Amine Haase
Am Rande der Welten
»Le Bord des Mondes«
Palais de Tokyo, Paris, 18.2. – 17.5.2015
Wieder einmal scheint Saint Marcel, der allgegenwärtige Duchamp, Pate gestanden zu haben. Der Ausstellung „Le Bord des Mondes“ (Am Rande der Welten) im Pariser Palais de Tokyo stellt Hausherr Jean de Loisy in seinem Begleittext ein Zitat des Erfinders des ready-made aus dem Jahr 1913 voran: Peut-on faire des oeuvres qui ne soient pas „d‘art“? (Kann man Werke machen, die keine „Kunst“ sind?) Nicht, wenn man die „Werke“ im Kunst-Umfeld, in einem Museum, einer Galerie, auf einem Kunstmarkt zeigt, könnte man heute antworten – zumindest, wenn man den Duchamp-Interpretationen folgt, nach denen der Ort ausschlaggebend dafür ist, was als „Kunst“ bezeichnet werden soll.
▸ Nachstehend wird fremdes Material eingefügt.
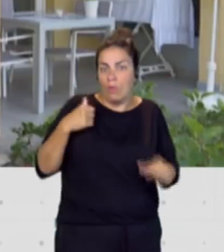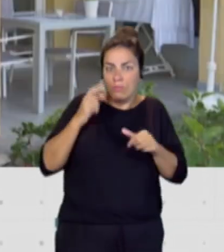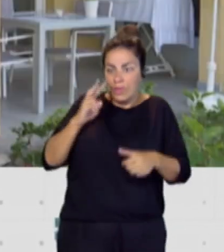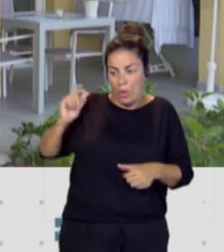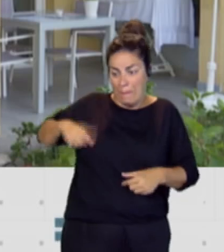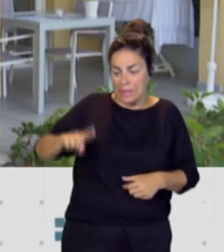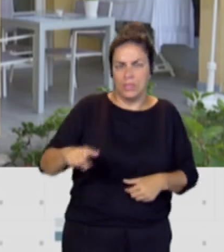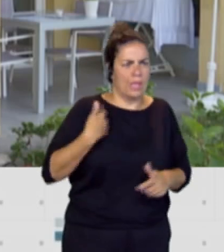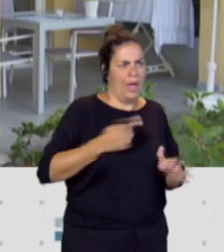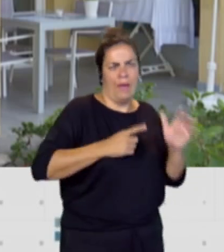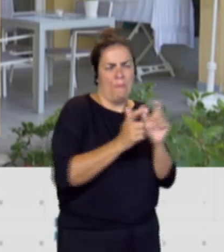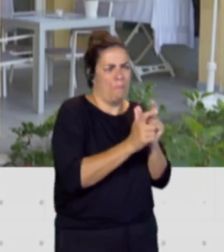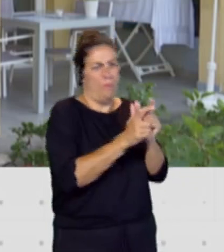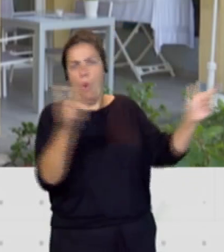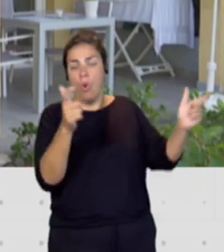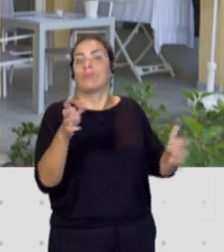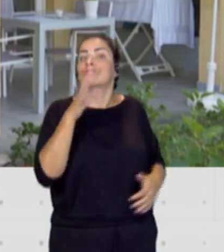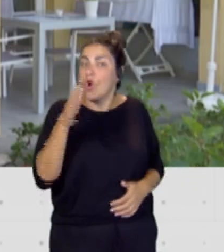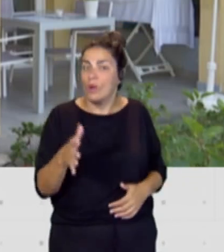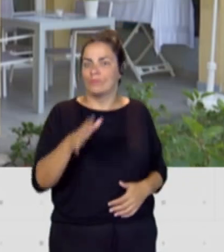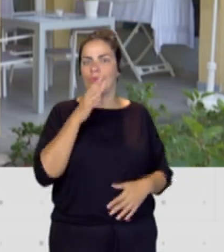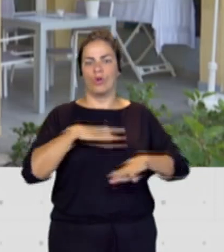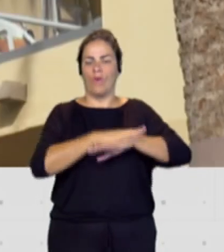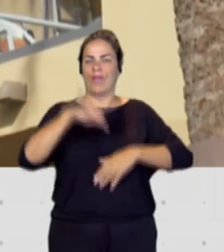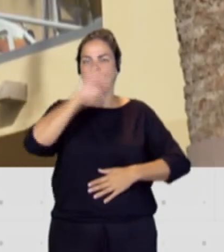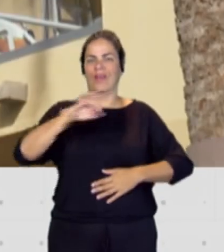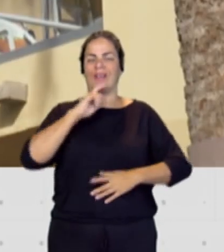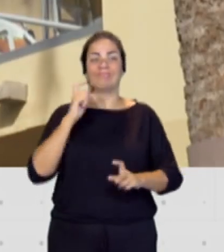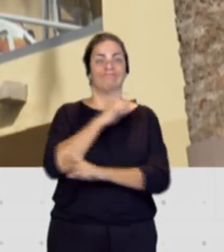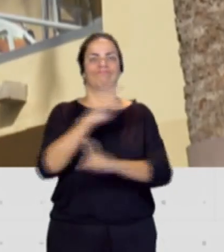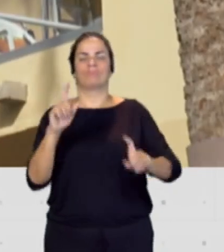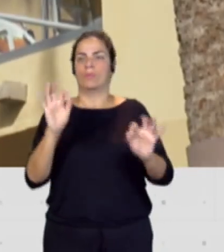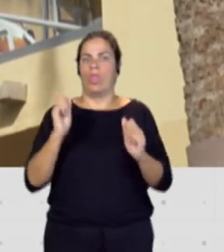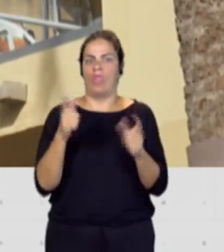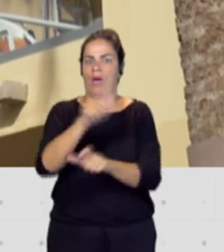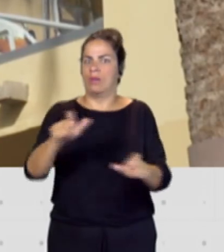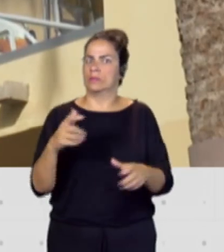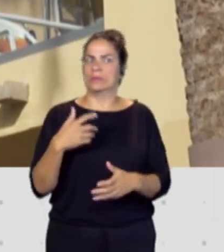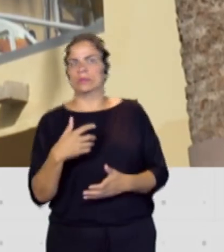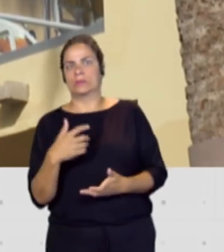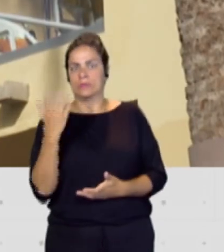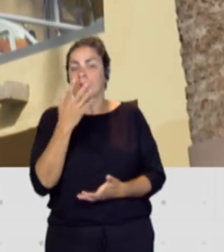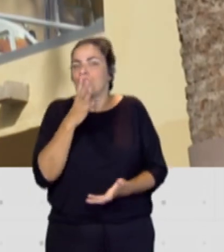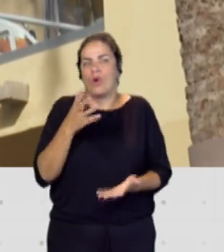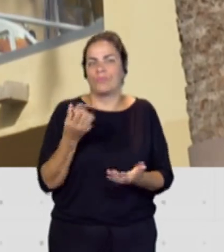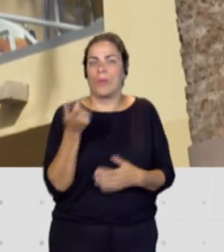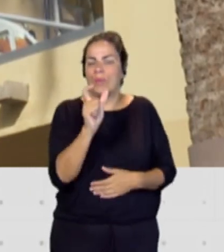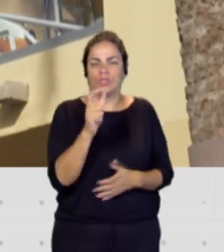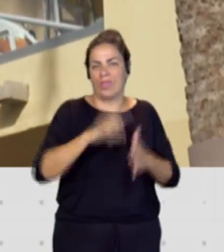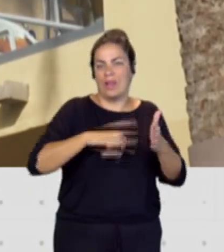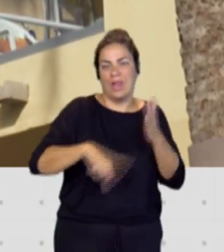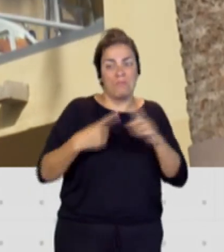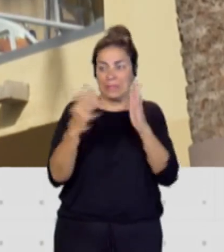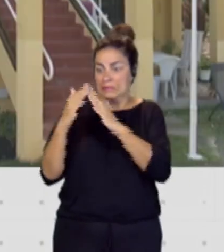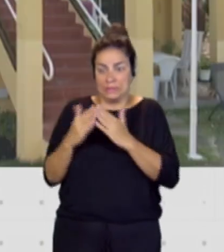consecuencia de la inseguridad que ha generado el gobierno de Canarias con una repercusión directa en los precios de alquiler y en la falta de vivienda para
Nun hat sich seit Marcel Duchamp die Zahl solcher Orte vervielfältigt, und sie scheinen immer begieriger zu werden, alles zu verschlingen. Das Spiel, Zuckerstücke in einen Vogelkäfig zu sperren oder einen Flaschentrockner wie eine Skulptur aufzustellen, ist ernst geworden – nicht nur weil die Objekte in den heiligen Hallen der Kunst die höheren Weihen erhalten haben, sondern auch, und vor allem, weil die Preise heute wahrlich ehrfurchtgebietend sind. Aber fand nicht schon Joseph Beuys 1964 in einer Aktion: „Das Schweigen von Marcel Duchamp wird überbewertet“? Er bestand auf einem „erweiterten Kunstbegriff“, der sich auf das Handeln der Menschen und das Formen der Gesellschaft bezieht. So sollte die „soziale Plastik“ geformt werden, mit der Devise „Jeder Mensch ist ein Künstler“. Seine „Plastik“ war an keinen Ort gebunden, schon gar nicht ans Museum.